- Born: 5 July 1893 Luzzara, Emilia-Romagna, Kingdom of Italy
- Died: 19 December 1976 (aged 83) La Spezia, Liguria, Italy
- Occupation: Painter

= Giuseppe Caselli =

Italian painter (1893–1976)

Giuseppe Ugo Caselli (5 July 1893 – 19 December 1976) was an Italian painter.

Caselli was born in Luzzara (Emilia-Romagna). When he was young, he was student of Felice Del Santo and Antonio Discovolo. In 1913, he became acquainted with Lorenzo Viani. During World War I, Caselli was captured and interned in a concentration camp in Austria.
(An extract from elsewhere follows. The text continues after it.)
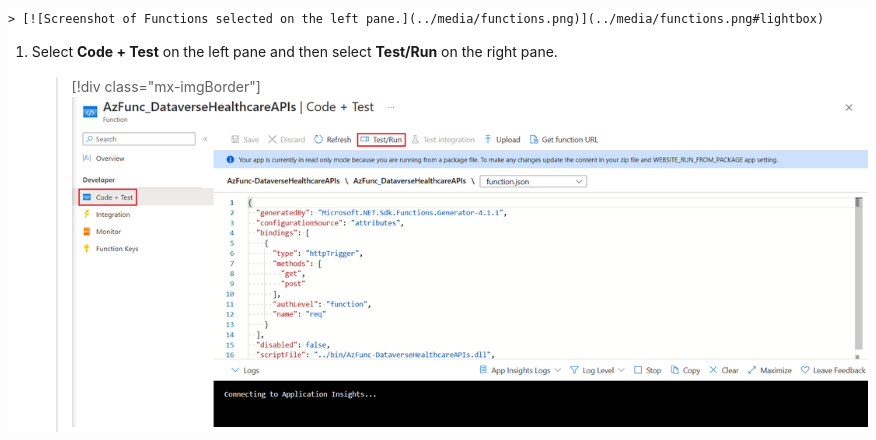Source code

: 	> [![Screenshot of Functions selected on the left pane.](../media/functions.png)](../media/functions.png#lightbox)

1. Select **Code + Test** on the left pane and then select **Test/Run** on the right pane.

	> [!div class="mx-imgBorder"]
	> [![Screenshot of Code and Test on the left pane and Test/Run on the right pane.](../media/test-run.png)](../media/test-run.png#lightbox)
After that, he studied at the Academy of Fine Arts in Florence, at the "free school of the nude".

His painting style is situated between the first divisionists expressions of the early twentieth century, and a personal expressionism, close to the Austrian groundbreaking movements, but also influenced by the poetry of his friend Viani, with his entire repertoire of characters suffering and desperate.
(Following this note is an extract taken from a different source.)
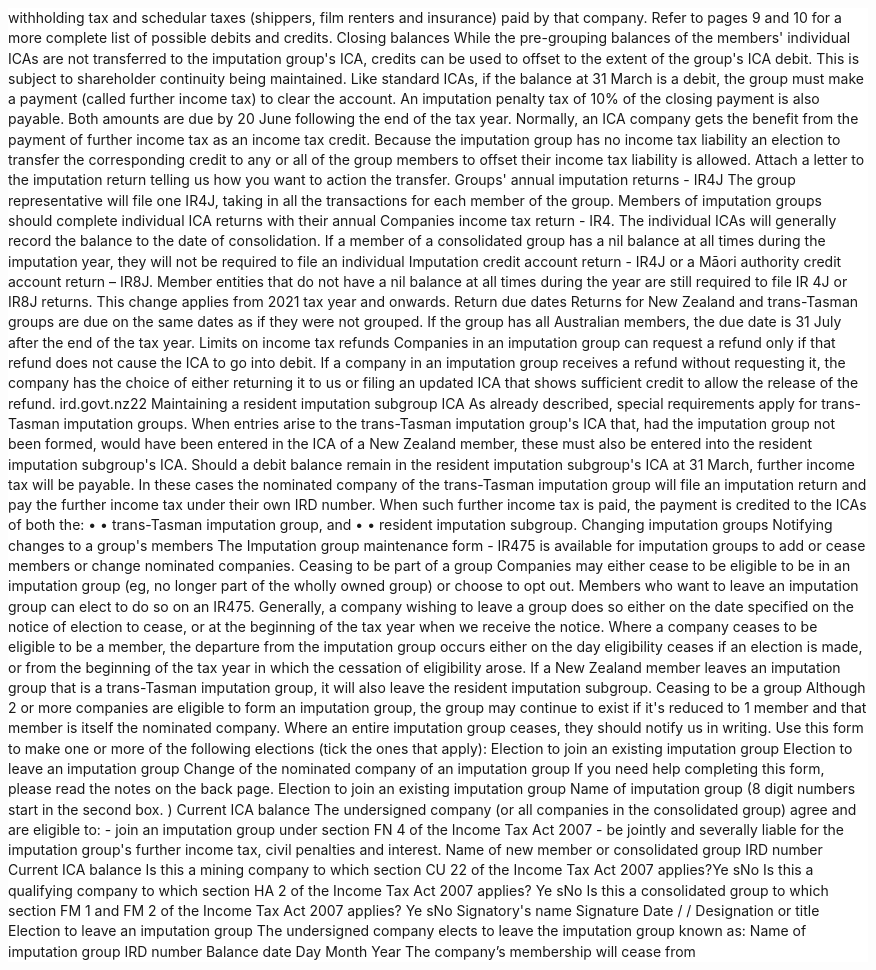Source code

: withholding tax and schedular taxes (shippers, film renters and insurance) paid by that company. Refer to pages 9 and 10 for a more complete list of possible debits and credits. Closing balances While the pre-grouping balances of the members' individual ICAs are not transferred to the imputation group's ICA, credits can be used to offset to the extent of the group's ICA debit. This is subject to shareholder continuity being maintained. Like standard ICAs, if the balance at 31 March is a debit, the group must make a payment (called further income tax) to clear the account. An imputation penalty tax of 10% of the closing payment is also payable. Both amounts are due by 20 June following the end of the tax year. Normally, an ICA company gets the benefit from the payment of further income tax as an income tax credit. Because the imputation group has no income tax liability an election to transfer the corresponding credit to any or all of the group members to offset their income tax liability is allowed. Attach a letter to the imputation return telling us how you want to action the transfer. Groups' annual imputation returns - IR4J The group representative will file one IR4J, taking in all the transactions for each member of the group. Members of imputation groups should complete individual ICA returns with their annual Companies income tax return - IR4. The individual ICAs will generally record the balance to the date of consolidation. If a member of a consolidated group has a nil balance at all times during the imputation year, they will not be required to file an individual Imputation credit account return - IR4J or a Māori authority credit account return – IR8J. Member entities that do not have a nil balance at all times during the year are still required to file IR 4J or IR8J returns. This change applies from 2021 tax year and onwards. Return due dates Returns for New Zealand and trans-Tasman groups are due on the same dates as if they were not grouped. If the group has all Australian members, the due date is 31 July after the end of the tax year. Limits on income tax refunds Companies in an imputation group can request a refund only if that refund does not cause the ICA to go into debit. If a company in an imputation group receives a refund without requesting it, the company has the choice of either returning it to us or filing an updated ICA that shows sufficient credit to allow the release of the refund. ird.govt.nz22 Maintaining a resident imputation subgroup ICA As already described, special requirements apply for trans-Tasman imputation groups. When entries arise to the trans-Tasman imputation group's ICA that, had the imputation group not been formed, would have been entered in the ICA of a New Zealand member, these must also be entered into the resident imputation subgroup's ICA. Should a debit balance remain in the resident imputation subgroup's ICA at 31 March, further income tax will be payable. In these cases the nominated company of the trans-Tasman imputation group will file an imputation return and pay the further income tax under their own IRD number. When such further income tax is paid, the payment is credited to the ICAs of both the: • • trans-Tasman imputation group, and • • resident imputation subgroup. Changing imputation groups Notifying changes to a group's members The Imputation group maintenance form - IR475 is available for imputation groups to add or cease members or change nominated companies. Ceasing to be part of a group Companies may either cease to be eligible to be in an imputation group (eg, no longer part of the wholly owned group) or choose to opt out. Members who want to leave an imputation group can elect to do so on an IR475. Generally, a company wishing to leave a group does so either on the date specified on the notice of election to cease, or at the beginning of the tax year when we receive the notice. Where a company ceases to be eligible to be a member, the departure from the imputation group occurs either on the day eligibility ceases if an election is made, or from the beginning of the tax year in which the cessation of eligibility arose. If a New Zealand member leaves an imputation group that is a trans-Tasman imputation group, it will also leave the resident imputation subgroup. Ceasing to be a group Although 2 or more companies are eligible to form an imputation group, the group may continue to exist if it's reduced to 1 member and that member is itself the nominated company. Where an entire imputation group ceases, they should notify us in writing. Use this form to make one or more of the following elections (tick the ones that apply): Election to join an existing imputation group Election to leave an imputation group Change of the nominated company of an imputation group If you need help completing this form, please read the notes on the back page. Election to join an existing imputation group Name of imputation group (8 digit numbers start in the second box. ) Current ICA balance The undersigned company (or all companies in the consolidated group) agree and are eligible to: - join an imputation group under section FN 4 of the Income Tax Act 2007 - be jointly and severally liable for the imputation group's further income tax, civil penalties and interest. Name of new member or consolidated group IRD number Current ICA balance Is this a mining company to which section CU 22 of the Income Tax Act 2007 applies?Ye sNo Is this a qualifying company to which section HA 2 of the Income Tax Act 2007 applies? Ye sNo Is this a consolidated group to which section FM 1 and FM 2 of the Income Tax Act 2007 applies? Ye sNo Signatory's name Signature Date / / Designation or title Election to leave an imputation group The undersigned company elects to leave the imputation group known as: Name of imputation group IRD number Balance date Day Month Year The company’s membership will cease from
With aeropittura ("aeropainting") works, technique derived from futurism, Caselli participated in 1933 in the Premio del Golfo (Gulf Award), organized by Filippo Tommaso Marinetti.
Being very linked to La Spezia, Caselli dedicated his painting to portray the life of the city and the province, and specially, the life in the Cinque Terre.

==Death==
Caselli died in La Spezia, on 19 December 1976, aged 83.